Por Jesús Silva-Herzog Márquez
Los eventos de Iguala son horripilantes, monstruosos. Nos parecen inconcebibles. El crimen convertido en gobierno dispara contra personas inermes. Uniformados al servicio de la delincuencia matan y secuestran. El motivo de estos hechos que nos han conmocionado no parece claro. No se trata de un enfrentamiento entre rivales ni de un rentable acto de intimidación. Parecería un acto demencial, la locura de la violencia, la depravación más absurda.
Ante la atrocidad ensayamos un consuelo. Imaginar que esa barbarie es rara, que lo acontecido en Iguala es una odiosa ruptura de la normalidad. Aparece entre nosotros -y no solamente en los círculos gubernamentales- la tentación de hacer de Iguala una isla de excepción, un lugar que, al desviarse de la norma, engendra horrores únicos. No lo es: Iguala es una estampa de Guerrero y lo es también de mucho México: un territorio que ya no es simplemente ámbito de una delincuencia poderosa e intimidante, sino del crimen que se hace del gobierno y lo pone al servicio de sus peores locuras.
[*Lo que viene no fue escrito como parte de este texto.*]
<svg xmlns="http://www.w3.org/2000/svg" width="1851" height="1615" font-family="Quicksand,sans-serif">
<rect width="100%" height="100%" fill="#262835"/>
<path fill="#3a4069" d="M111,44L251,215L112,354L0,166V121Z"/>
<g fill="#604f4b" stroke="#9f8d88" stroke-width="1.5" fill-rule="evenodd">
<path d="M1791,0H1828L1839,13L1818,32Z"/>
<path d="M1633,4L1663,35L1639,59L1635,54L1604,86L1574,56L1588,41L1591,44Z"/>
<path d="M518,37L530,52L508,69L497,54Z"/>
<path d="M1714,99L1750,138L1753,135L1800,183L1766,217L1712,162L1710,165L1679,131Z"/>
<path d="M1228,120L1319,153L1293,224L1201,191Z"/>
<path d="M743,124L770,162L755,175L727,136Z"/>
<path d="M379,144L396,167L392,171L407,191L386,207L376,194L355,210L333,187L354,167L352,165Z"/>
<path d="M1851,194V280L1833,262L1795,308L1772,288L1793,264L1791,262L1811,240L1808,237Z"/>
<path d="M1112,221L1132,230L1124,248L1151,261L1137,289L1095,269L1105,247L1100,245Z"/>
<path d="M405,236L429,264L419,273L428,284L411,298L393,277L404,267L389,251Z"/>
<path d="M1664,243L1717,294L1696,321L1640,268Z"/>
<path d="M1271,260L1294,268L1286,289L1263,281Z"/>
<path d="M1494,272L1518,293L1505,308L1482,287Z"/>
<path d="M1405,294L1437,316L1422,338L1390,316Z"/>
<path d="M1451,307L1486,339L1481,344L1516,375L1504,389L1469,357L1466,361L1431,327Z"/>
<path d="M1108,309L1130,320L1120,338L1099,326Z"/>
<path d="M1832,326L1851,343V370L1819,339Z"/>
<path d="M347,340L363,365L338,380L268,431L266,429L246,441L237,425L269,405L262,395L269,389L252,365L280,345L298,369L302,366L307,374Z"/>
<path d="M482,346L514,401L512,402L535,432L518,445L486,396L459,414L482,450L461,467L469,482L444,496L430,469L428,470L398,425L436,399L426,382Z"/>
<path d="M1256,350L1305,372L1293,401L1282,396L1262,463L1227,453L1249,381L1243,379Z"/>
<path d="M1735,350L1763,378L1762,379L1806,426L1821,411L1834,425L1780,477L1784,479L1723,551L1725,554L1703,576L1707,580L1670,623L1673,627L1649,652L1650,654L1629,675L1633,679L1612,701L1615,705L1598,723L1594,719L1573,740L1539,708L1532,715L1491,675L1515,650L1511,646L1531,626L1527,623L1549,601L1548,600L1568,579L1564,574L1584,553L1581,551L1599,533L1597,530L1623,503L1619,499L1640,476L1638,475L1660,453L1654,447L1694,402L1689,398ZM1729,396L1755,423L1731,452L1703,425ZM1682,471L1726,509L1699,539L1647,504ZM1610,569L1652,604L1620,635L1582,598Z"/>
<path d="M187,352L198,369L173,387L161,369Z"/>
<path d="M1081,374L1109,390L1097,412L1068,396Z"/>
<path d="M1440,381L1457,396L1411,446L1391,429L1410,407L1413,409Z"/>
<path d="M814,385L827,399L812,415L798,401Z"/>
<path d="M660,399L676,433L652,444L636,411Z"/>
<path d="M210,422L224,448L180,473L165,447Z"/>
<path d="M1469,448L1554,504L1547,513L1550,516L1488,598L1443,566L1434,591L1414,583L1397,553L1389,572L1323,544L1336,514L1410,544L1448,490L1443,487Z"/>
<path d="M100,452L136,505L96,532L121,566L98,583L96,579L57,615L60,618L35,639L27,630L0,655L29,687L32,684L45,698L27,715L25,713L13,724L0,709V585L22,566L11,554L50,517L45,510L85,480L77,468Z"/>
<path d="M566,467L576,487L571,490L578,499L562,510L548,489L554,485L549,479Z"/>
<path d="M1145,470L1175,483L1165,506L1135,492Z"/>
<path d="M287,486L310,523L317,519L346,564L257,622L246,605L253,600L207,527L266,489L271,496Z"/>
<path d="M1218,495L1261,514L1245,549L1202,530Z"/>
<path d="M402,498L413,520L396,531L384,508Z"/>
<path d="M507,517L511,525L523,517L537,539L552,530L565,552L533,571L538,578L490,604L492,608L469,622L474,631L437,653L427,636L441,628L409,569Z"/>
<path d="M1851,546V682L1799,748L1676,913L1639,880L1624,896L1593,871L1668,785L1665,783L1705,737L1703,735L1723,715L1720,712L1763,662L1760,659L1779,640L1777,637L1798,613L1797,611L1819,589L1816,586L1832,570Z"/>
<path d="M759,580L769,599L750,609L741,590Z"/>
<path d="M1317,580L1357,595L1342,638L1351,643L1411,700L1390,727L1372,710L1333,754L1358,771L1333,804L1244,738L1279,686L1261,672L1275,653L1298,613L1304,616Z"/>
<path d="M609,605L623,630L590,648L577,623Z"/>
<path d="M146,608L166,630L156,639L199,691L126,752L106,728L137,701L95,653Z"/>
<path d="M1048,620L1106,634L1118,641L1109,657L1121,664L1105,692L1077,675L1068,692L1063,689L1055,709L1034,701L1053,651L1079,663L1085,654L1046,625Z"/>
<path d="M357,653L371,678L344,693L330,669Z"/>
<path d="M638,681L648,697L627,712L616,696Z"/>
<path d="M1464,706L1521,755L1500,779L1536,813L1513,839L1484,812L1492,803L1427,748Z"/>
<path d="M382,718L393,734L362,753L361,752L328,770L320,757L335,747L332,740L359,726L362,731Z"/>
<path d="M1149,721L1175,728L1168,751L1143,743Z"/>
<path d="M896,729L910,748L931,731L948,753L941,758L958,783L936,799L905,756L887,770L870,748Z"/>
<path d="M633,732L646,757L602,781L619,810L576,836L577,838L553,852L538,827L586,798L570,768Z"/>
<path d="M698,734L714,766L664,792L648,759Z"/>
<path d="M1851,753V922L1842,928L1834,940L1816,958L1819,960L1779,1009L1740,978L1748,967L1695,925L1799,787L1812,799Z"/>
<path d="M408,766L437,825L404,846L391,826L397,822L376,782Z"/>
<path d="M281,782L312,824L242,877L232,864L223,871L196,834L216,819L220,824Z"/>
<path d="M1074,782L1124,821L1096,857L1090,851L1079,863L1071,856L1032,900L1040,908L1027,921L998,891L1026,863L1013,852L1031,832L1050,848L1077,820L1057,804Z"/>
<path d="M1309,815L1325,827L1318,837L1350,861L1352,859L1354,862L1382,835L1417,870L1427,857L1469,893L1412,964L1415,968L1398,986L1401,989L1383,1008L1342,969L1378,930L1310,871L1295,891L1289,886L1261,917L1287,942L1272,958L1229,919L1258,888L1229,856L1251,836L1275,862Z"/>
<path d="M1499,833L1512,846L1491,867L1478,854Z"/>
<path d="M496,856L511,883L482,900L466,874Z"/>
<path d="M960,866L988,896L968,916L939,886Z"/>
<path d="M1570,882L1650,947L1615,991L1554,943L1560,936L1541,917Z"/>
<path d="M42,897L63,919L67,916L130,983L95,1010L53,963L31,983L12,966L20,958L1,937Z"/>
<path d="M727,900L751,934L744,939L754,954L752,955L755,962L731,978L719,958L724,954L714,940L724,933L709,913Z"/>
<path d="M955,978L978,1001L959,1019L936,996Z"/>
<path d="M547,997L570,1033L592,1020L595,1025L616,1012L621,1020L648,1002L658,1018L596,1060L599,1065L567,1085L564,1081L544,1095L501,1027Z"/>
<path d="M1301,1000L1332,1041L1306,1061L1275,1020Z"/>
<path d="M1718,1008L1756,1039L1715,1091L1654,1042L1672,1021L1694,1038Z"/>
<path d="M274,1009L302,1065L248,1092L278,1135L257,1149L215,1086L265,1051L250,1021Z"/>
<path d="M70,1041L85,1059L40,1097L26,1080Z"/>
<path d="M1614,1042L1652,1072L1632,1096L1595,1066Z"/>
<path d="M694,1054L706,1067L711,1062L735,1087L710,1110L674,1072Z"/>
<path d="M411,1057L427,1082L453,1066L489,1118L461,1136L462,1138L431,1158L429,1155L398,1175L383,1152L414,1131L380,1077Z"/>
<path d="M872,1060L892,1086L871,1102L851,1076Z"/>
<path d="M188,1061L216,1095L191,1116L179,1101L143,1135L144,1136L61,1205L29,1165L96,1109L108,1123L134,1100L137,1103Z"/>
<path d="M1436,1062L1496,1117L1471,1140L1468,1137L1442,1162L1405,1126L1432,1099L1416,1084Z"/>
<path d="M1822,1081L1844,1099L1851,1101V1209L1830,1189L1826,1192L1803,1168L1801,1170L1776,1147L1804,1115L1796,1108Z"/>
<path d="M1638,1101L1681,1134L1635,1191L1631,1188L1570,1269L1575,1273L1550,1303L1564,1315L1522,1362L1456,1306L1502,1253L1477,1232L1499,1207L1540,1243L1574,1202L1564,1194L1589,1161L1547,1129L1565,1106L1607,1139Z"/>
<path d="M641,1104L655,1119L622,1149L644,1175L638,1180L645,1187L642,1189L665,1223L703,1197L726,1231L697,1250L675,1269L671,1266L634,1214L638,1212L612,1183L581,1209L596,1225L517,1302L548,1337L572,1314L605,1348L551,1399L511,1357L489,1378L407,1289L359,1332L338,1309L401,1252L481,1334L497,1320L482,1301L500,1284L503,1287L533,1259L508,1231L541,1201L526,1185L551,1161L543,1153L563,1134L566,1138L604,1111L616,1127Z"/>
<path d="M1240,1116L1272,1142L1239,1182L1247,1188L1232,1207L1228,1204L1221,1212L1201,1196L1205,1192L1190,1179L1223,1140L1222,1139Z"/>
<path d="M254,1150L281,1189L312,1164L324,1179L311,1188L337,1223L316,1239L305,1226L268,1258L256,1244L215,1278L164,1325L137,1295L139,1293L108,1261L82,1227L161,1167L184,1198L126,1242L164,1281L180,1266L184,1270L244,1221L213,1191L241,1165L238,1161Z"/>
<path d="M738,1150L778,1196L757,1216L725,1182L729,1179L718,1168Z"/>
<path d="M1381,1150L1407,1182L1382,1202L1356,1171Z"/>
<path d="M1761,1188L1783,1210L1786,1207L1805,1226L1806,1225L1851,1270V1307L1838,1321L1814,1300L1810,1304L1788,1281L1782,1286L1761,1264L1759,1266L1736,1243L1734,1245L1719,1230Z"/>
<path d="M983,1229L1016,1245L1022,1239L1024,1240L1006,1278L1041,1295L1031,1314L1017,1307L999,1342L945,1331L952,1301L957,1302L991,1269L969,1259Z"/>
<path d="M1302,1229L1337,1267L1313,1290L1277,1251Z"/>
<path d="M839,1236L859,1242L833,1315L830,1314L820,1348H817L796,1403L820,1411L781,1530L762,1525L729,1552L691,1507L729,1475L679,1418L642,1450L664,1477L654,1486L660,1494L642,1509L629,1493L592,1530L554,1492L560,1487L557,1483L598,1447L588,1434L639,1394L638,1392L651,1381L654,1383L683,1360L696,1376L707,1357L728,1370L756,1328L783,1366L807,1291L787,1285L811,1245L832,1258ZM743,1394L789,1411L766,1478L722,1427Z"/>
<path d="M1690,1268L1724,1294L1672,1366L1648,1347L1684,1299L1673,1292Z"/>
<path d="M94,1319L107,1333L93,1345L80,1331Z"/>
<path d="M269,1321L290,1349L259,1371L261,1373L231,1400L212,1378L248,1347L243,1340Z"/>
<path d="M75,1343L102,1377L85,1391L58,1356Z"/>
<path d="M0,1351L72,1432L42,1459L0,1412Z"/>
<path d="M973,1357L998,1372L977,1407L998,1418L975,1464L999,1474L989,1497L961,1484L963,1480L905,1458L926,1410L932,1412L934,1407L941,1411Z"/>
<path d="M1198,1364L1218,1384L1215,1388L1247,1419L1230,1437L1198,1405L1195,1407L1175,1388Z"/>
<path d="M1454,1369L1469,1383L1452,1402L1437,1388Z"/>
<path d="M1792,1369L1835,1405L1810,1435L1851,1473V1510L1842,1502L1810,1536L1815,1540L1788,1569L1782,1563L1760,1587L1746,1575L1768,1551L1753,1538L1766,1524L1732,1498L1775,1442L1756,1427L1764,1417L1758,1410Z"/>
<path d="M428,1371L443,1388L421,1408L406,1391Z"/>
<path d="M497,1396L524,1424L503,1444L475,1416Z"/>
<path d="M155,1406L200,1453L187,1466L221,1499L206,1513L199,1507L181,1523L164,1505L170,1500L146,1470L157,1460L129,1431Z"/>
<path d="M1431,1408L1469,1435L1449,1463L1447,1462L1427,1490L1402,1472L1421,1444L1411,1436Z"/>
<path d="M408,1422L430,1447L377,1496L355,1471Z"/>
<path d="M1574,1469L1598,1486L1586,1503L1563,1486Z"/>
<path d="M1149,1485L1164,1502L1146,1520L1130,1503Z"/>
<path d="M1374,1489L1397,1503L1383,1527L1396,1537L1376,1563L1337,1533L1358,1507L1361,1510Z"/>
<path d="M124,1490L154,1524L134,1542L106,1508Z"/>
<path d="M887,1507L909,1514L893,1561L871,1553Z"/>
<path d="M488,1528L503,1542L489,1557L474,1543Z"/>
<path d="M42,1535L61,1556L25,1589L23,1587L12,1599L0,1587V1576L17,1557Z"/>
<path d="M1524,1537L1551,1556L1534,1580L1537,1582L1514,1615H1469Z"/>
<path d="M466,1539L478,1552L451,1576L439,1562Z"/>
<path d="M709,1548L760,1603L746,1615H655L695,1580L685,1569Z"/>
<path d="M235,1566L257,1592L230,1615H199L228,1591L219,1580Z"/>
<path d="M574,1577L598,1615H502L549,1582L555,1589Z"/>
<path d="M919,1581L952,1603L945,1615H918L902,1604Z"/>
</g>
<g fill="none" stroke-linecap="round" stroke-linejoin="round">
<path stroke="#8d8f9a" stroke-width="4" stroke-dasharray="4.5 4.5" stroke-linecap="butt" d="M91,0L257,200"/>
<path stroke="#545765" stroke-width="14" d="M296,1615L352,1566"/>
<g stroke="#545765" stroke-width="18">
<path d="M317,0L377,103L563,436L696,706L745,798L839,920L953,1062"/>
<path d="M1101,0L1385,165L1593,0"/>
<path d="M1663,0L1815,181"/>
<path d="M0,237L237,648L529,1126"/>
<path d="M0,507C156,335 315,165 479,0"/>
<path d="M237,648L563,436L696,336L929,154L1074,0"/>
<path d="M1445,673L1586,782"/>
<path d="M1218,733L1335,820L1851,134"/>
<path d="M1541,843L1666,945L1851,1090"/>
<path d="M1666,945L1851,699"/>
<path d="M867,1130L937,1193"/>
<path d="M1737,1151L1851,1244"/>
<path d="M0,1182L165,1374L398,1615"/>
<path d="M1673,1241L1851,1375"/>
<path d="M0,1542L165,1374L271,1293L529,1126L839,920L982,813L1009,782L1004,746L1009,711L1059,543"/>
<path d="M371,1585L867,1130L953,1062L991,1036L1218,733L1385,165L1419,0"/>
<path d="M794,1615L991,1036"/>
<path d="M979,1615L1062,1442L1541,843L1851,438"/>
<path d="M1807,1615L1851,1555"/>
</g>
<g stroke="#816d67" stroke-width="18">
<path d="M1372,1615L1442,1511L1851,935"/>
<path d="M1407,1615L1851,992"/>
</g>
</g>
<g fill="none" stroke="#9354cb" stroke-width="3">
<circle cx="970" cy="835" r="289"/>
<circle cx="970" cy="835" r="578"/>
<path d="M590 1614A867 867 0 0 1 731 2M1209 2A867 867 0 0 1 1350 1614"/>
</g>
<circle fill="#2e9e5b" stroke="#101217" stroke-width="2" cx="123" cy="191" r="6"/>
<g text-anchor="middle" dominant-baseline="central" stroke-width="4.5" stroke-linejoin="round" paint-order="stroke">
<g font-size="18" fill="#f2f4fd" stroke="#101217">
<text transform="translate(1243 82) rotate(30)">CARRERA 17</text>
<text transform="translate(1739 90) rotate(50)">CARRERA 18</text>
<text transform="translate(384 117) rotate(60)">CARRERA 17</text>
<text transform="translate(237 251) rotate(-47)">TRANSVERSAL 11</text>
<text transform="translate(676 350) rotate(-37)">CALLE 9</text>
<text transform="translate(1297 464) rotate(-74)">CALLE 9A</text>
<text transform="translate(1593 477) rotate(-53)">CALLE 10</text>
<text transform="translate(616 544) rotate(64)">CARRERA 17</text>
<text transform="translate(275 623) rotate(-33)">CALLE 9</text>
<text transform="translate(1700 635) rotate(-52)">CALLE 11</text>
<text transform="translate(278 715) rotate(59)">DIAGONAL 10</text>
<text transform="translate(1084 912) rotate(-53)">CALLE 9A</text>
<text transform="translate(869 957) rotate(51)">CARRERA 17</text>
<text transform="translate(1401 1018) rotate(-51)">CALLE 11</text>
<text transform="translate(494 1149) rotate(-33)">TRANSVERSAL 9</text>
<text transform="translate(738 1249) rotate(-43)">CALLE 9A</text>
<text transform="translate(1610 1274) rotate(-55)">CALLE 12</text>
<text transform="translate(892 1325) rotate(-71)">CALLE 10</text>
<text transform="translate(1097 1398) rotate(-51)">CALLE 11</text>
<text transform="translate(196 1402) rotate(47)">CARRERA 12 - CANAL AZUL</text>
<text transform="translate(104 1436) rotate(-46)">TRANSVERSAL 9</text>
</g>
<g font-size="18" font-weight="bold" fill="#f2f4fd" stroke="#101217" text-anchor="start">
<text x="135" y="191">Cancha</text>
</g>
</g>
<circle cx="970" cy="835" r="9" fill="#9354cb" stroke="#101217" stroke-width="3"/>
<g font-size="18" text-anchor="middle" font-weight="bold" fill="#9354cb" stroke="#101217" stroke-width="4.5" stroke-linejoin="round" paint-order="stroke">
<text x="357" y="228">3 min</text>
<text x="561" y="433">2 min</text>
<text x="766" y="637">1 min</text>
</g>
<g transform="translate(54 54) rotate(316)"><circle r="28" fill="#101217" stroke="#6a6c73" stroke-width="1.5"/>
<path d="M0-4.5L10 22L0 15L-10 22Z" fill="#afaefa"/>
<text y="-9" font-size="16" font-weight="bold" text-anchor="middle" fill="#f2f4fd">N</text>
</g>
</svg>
La barbarie se ha vuelto ya una nueva normalidad. Hace unos años pensábamos que el peor escenario imaginable sería que los criminales secuestraran el poder público. Lo consideramos un escenario remoto. Lo que buscaban los narcotraficantes era paso para su mercancía; para ello bastaba corromper a la policía o al Ejército, eliminar a los competidores. El poder político no parecía especialmente apetecible a los criminales. Tal vez no lo era para aquel «modelo de negocio». Ahora el crimen es otra cosa, una entidad que cobra impuestos ilegales a los particulares y a las empresas. Seguir operando comercialmente supone, en muchos espacios del territorio mexicano, pagar la cuota de la intimidación criminal. Para la nueva empresa delictiva el poder político resulta indispensable. Someter a los alcaldes democráticamente electos o hacer que los candidatos del crimen reciban directamente el respaldo de los partidos políticos es componente necesario de ese dominio.
Para que la política se someta de esa manera al crimen es necesaria la abdicación de la política institucional en todos sus niveles. Iguala da testimonio de las muchas renuncias que preceden al secuestro criminal de la democracia. El órgano de inteligencia del Estado mexicano no sonó las alarmas; los partidos hicieron candidato a un bandido; el Ministerio Público desoyó las denuncias.
La violencia que resulta de esa depravación de la política no es un subproducto de la ilegalidad, un costo del negocio que los criminales están dispuestos a pagar, un riesgo empresarial. No: la violencia se coloca en otro sitio cuando el crimen se hace gobierno, cuando el gobierno se entrega al crimen. El terror se vuelve régimen. Quiero decir que el secuestro del poder político tiene efectos devastadores en lo público y hasta en lo íntimo. La atmósfera que se respira es el miedo, lo que une a la sociedad es la desconfianza radical. No hay vínculos colectivos que puedan escapar del magnetismo de la perversidad criminal. El aislamiento de los individuos, la disolución de las organizaciones sociales, la incomunicación con el resto de la nación son un dispositivo indispensable de ese nuevo régimen político que se ha instaurado en muchas aldeas de México. Cuando hablamos del imperio criminal en amplias zonas de Guerrero, Tamaulipas, Michoacán o el Estado de México, debemos hablar de eso: del régimen que cultiva. No es simplemente que el alcalde, el regidor, el diputado, el director de la policía cuiden los intereses del crimen antes que los públicos, es que al subordinarlos al capricho de delincuentes brutales, corroen en lo más elemental los lazos de sociabilidad. Lo inconcebible -que decenas de normalistas sean secuestrados por policías municipales y desaparecidos durante semanas- se vuelve posible. Cuando el bandidaje ocupa el poder político desaparecen los límites, los comedimientos y la razón misma. El absurdo criminal reina.
Lo más aterrador que he escuchado en estos días aterradores es lo que dijo recientemente el todavía gobernador de Guerrero. A su juicio, las fosas clandestinas encontradas en un cerro cercano de Iguala no contienen los restos de los normalistas. Son restos de otros muertos los escondidos ahí. La declaración es estrujante. Mientras nos horrorizamos por los normalistas injustificablemente desaparecidos, hay en los montes guerrerenses depósitos de muertos sin nombre y sin escándalo. La barbarie es la nueva normalidad mexicana.